Requirement: Every line in the records below that holds the word "Forum" is to be copied.

Data for analysis:
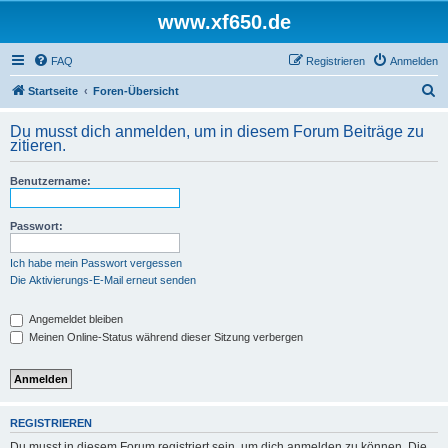
www.xf650.de
FAQ
Registrieren
Anmelden
S
Startseite
Foren-Übersicht
u
Du musst dich anmelden, um in diesem Forum Beiträge zu
c
zitieren.
h
Benutzername:
e
Passwort:
Ich habe mein Passwort vergessen
Die Aktivierungs-E-Mail erneut senden
Angemeldet bleiben
Meinen Online-Status während dieser Sitzung verbergen
REGISTRIEREN
Du musst in diesem Forum registriert sein, um dich anmelden zu können. Die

Exercise response:
Du musst dich anmelden, um in diesem Forum Beiträge zu
Du musst in diesem Forum registriert sein, um dich anmelden zu können. Die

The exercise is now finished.